Tightening the bolts will increase the tension but you can also loosen them if one bolt has run out of adjustment. Wherase tightening the bolts moves the pad away from the rim loosening the bolt will move the pad close as the tension on the other caliper pulls it over.

Don't be afraid of making these adjustments, you can't really break anything. Just be gentle and don't over tighten the bolts. Play with them until you get to where they need to be.

If this does solve the problem then I'm surprised your LBS didn't know how to do it.

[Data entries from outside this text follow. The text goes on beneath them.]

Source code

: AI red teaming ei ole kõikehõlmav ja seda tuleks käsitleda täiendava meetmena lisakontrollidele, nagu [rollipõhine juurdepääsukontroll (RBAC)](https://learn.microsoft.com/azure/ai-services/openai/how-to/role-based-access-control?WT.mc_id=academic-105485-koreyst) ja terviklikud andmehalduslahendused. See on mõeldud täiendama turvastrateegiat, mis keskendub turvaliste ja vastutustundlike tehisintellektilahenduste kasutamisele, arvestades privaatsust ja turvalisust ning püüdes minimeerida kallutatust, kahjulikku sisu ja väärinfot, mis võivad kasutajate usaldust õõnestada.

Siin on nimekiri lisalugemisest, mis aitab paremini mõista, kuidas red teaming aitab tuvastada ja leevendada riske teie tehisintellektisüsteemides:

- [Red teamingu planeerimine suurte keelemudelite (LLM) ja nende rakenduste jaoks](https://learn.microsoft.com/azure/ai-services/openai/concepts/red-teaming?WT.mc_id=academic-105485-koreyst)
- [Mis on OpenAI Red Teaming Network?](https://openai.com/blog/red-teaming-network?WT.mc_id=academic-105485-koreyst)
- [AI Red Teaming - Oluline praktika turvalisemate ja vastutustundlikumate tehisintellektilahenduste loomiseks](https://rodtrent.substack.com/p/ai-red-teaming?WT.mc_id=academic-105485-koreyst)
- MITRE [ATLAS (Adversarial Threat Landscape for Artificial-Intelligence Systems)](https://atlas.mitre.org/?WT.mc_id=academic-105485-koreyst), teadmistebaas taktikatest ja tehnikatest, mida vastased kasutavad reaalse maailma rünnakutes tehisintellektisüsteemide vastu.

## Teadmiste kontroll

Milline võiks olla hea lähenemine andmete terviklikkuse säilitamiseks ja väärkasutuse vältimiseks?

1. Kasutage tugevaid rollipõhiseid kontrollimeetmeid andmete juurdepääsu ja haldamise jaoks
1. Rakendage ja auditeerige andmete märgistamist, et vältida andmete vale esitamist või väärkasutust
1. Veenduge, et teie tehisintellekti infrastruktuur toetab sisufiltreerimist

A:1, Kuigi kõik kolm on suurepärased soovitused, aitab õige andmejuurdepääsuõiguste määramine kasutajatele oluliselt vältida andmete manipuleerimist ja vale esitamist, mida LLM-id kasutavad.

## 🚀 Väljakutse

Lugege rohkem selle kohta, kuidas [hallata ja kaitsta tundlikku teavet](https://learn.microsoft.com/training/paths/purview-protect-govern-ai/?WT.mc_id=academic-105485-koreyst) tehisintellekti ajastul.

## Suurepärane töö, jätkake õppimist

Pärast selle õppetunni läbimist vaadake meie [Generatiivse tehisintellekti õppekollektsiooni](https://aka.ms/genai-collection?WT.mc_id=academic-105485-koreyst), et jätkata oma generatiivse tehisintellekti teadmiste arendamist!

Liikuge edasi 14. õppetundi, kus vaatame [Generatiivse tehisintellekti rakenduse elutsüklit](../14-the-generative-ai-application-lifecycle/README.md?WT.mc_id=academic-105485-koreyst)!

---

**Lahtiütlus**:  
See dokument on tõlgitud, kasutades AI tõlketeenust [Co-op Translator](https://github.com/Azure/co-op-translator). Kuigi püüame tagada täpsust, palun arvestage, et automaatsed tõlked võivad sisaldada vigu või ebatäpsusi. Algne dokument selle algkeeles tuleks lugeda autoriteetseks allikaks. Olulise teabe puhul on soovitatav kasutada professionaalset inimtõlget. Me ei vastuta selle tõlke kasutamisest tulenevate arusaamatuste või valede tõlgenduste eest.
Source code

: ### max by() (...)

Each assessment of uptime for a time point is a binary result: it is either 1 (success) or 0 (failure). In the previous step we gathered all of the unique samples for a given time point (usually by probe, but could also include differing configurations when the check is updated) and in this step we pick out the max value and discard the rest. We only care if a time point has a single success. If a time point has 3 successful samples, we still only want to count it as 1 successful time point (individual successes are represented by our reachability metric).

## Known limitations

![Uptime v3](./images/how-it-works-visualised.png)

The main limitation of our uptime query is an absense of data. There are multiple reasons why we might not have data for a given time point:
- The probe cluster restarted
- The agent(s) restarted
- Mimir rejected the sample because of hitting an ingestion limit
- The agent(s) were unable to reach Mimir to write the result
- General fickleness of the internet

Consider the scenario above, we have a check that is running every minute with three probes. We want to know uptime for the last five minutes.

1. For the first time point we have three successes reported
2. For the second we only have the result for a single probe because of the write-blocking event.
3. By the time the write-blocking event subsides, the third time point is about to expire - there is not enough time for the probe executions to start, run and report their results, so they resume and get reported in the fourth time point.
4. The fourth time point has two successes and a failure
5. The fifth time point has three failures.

Good luck and let us know how you get on.

baiskeli
10-28-2011, 09:55 AM
Wheel is centered. Linky goes to brake

http://www.jensonusa.com/store/product/BR307B00-Tektro+Cr720+Cantilever+Brake.aspx

Ah, cantilever brakes.

The solution is to buy a new bike. ;)

Failing that, does the cable that pulls them together (the straddle wire) connect with a bolt to the main cable, or is it loose and wrapped around a little metal yoke attached to the main cable? If it is attached by a bolt, adjusting the position of that bolt may do the trick. It doesn't show the straddle wire in the picture, but in a review on that site, someone writes "straddlewire can be set not to slide on the clamp." So it sounds like it can be done, maybe even if it uses a yoke.

Or does it look like this?

http://www.treefortbikes.com/images/raw/TFB10_BR7462-2.jpg

In this picture, the bolt on the right brake lets you adjust the length of the straddle wire and therefore the total space from rim to pads to work with. The top bolt adjusts brake tension, but that will also affect the spacing. The two lower ones hold the straddle wire in the place where you get the right space on each side. You'd probably need to keep working on all these bolts a few times to get it just right. Also, a pivot bolt may need to be loosened to tightened to equalize the tension when the brakes are resting - maybe one is simply stuck too tight. And the distance the pad sticks out from the brake arm may also be adjustable. To get the adjustment right, you may need to hold the other side of a bolt with a wrench, since the cable or arm may move as you turn it.

Best to adjust and then ride a little and squeeze the brakes, then adjust again if necessary, since they sometimes kind of settle into a new spot after use.

Hope I'm not telling you something you don't already know.

elcee
10-31-2011, 06:39 PM
Cantilevers ... what can I say? Too many degrees of freedom, meaning that it's all too easy to mess things up.

It helps to have another set of hands to hold the brake arms or pads in position while you tighten the bolts.

Believe me, when you get those cantilevers adjusted right, you'll feel such a warm glow of satisfaction that you'll want to do it all over again.